Una malattia terribile come i sintomi: nel pri­mo stadio, convulsioni ed episodi di demenza, poi una fase degenera­tiva con la paralisi degli arti e infine la morte. Il morbo K si diffuse in pochi giorni a Roma, nell’autunno del 1943. Dal ghetto ebraico fino all’isola Tibe­rina, quel concentrato di storia che avvolge la basilica di San Bartolomeo all’Isola e il Fatebenefratelli. Fu pro­prio questo ospedale ad accogliere i primi malati: molti ebrei e diversi po­lacchi affidati alle cure del primario Giovanni Borromeo e di un giovane volontario, ancora studente, Adriano Ossicini. Erano loro a interfacciarsi con il mon­do di fuori, a dare informazioni su quella malattia mai vista, ma soprat­tutto contagiosissima. Una vera iat­tura, quasi un accanimento in quei mesi di disperazione. Come se non fossero bastate l’occupazione tedesca, il rastrellamento di ottobre e la de­portazione degli ebrei verso i campi di sterminio, la fame e le privazioni della guerra. No, pure quel virus misterioso. La notizia arrivò anche alle SS che tut­tavia si resero conto della gravità della situazione solo quando si presentaro­no al Fatebenefratelli. Sapevano del ricovero di molti ebrei e gli ordini dall’alto erano chiari: malati o sani, la soluzione finale non avrebbe previsto eccezioni. Deportazione o morte. Giovanni Borromeo non si perse di coraggio. Era un medico credibile e conosceva molto bene il tedesco. Ai soldati si limitò a spiegare con dovi­zia di particolari quanto fosse grave il morbo K. Uomo avvisato, mezzo sal­vato. Come a dire: questo è lo stato di cose, se volete entrare, lo farete a vo­stro rischio e pericolo. Nessuna SS chiaramente decise di farlo e i ricoverati evitarono così i campi di concentramento. Al Fatebe­nefratelli, le cure continuarono senza sosta. Qualche paziente moriva, altri arrivavano, altri ancora superavano la prova dopo settimane di ricovero. La casistica di ogni malattia. Per fortu­na, i medici riuscirono a tenere sotto controllo l’epidemia e alla fine della primavera la malattia regredì da sola. Proprio in concomitanza con la libe­razione di Roma avvenuta tra il 4 e il 5 giugno 1944.

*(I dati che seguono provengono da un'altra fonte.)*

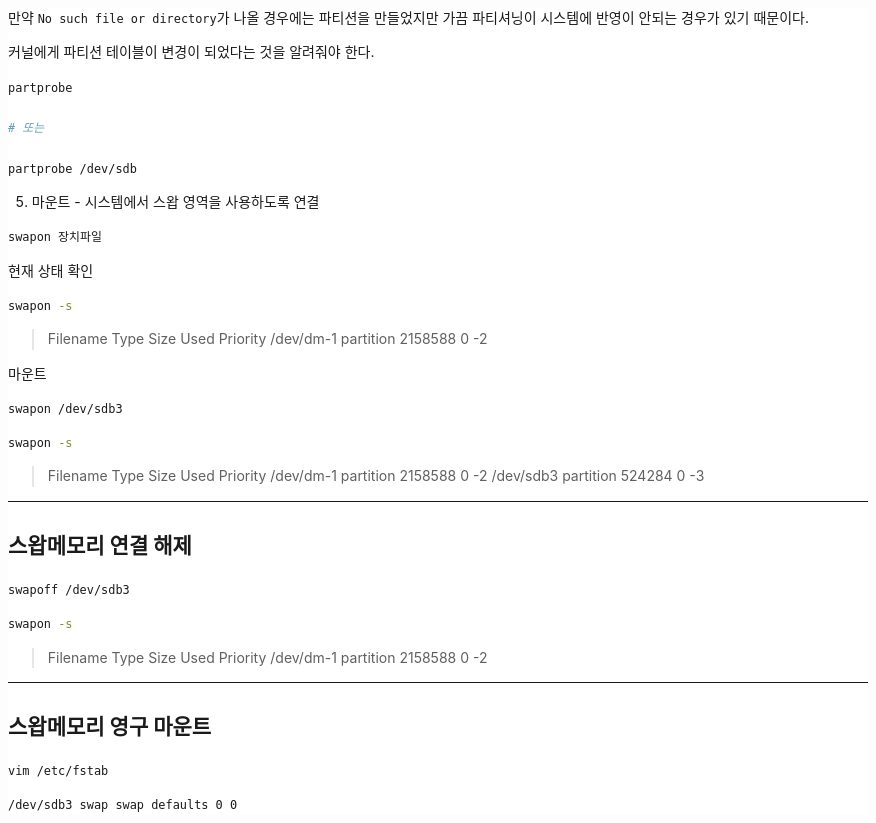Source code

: 만약 `No such file or directory`가 나올 경우에는 파티션을 만들었지만 가끔 파티셔닝이 시스템에 반영이 안되는 경우가 있기 때문이다.

커널에게 파티션 테이블이 변경이 되었다는 것을 알려줘야 한다.

```bash
partprobe

# 또는

partprobe /dev/sdb
```

5. 마운트 - 시스템에서 스왑 영역을 사용하도록 연결

```bash
swapon 장치파일
```

현재 상태 확인 

```bash
swapon -s 
```

>Filename				Type		Size	Used	Priority
/dev/dm-1                              	partition	2158588	0	-2

마운트

```bash
swapon /dev/sdb3
```

```bash
swapon -s
```

>Filename				Type		Size	Used	Priority
/dev/dm-1                              	partition	2158588	0	-2
/dev/sdb3                              	partition	524284	0	-3

---

## 스왑메모리 연결 해제

```bash
swapoff /dev/sdb3
```

```bash
swapon -s
```

>Filename				Type		Size	Used	Priority
/dev/dm-1                              	partition	2158588	0	-2

---

## 스왑메모리 영구 마운트

```bash
vim /etc/fstab 
```

```bash
/dev/sdb3 swap swap defaults 0 0 
```

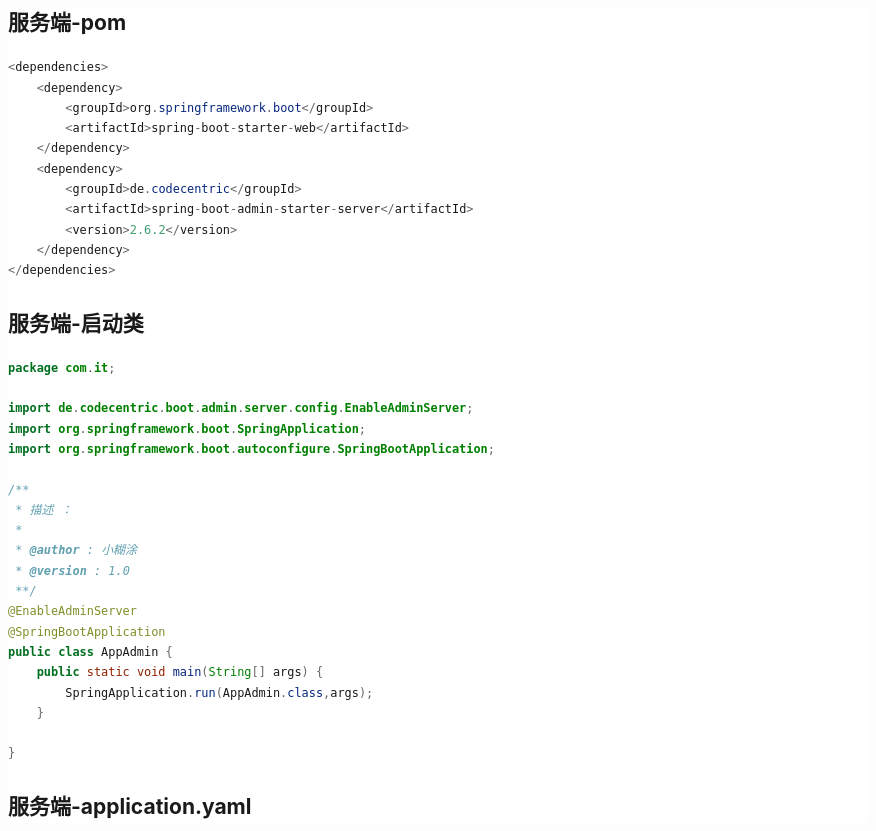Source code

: 



## 服务端-pom



```java
<dependencies>
    <dependency>
        <groupId>org.springframework.boot</groupId>
        <artifactId>spring-boot-starter-web</artifactId>
    </dependency>
    <dependency>
        <groupId>de.codecentric</groupId>
        <artifactId>spring-boot-admin-starter-server</artifactId>
        <version>2.6.2</version>
    </dependency>
</dependencies>
```





## 服务端-启动类



```java
package com.it;

import de.codecentric.boot.admin.server.config.EnableAdminServer;
import org.springframework.boot.SpringApplication;
import org.springframework.boot.autoconfigure.SpringBootApplication;

/**
 * 描述 ：
 *
 * @author : 小糊涂
 * @version : 1.0
 **/
@EnableAdminServer
@SpringBootApplication
public class AppAdmin {
    public static void main(String[] args) {
        SpringApplication.run(AppAdmin.class,args);
    }

}
```



## 服务端-application.yaml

Anche il Fatebenefratelli aveva vinto la sua battaglia. Prima i medici non potevano dirlo, adesso sì. Il morbo K in realtà era stato un’invenzione ge­niale di Borromeo e del giovane Os­sicini con il sostegno incondizionato dell’allora priore polacco fra Maurizio Bialek. Una malattia inesistente ideata per salvare vite facendosi beffa degli aguzzini. K non era altro che l’iniziale degli ufficiali nazisti Kesselring e Kap­pler, così gli effetti terribili del morbo, un deterrente per sigillare il reparto e non far entrare nessuno.

In poche settimane, decine e decine di cartelle cliniche, false come i certi­ficati di morte che permettevano agli ebrei di cambiare identità e avere sal­va la vita. Non solo, negli scantinati dell’ospedale venne installata una ra­dio clandestina, in continuo contatto con i partigiani laziali. Tutto di nasco­sto, grazie al coraggio di un pugno di medici e di religiosi che curarono ogni dettaglio, senza paura di essere de­nunciati o scoperti. Nel caso, per loro ci sarebbe stata la morte certa. La storia del morbo K è rimasta na­scosta per molto tempo. Tornata alla ribalta solo qualche anno fa quando il Fatebenefratelli è stato insignito dal­la Fondazione Internazionale Raoul Wallenberg del titolo di “Casa di vita”. Gli stessi protagonisti non ne vollero parlare, quasi a schermirsi. Adriano Ossicini una volta si limitò a dire una frase che senza retorica esprime un mondo. Di ideali, di bene, di impegno sconfinato. Disse semplicemente: «Bi­sogna sempre cercare di essere dalla parte giusta».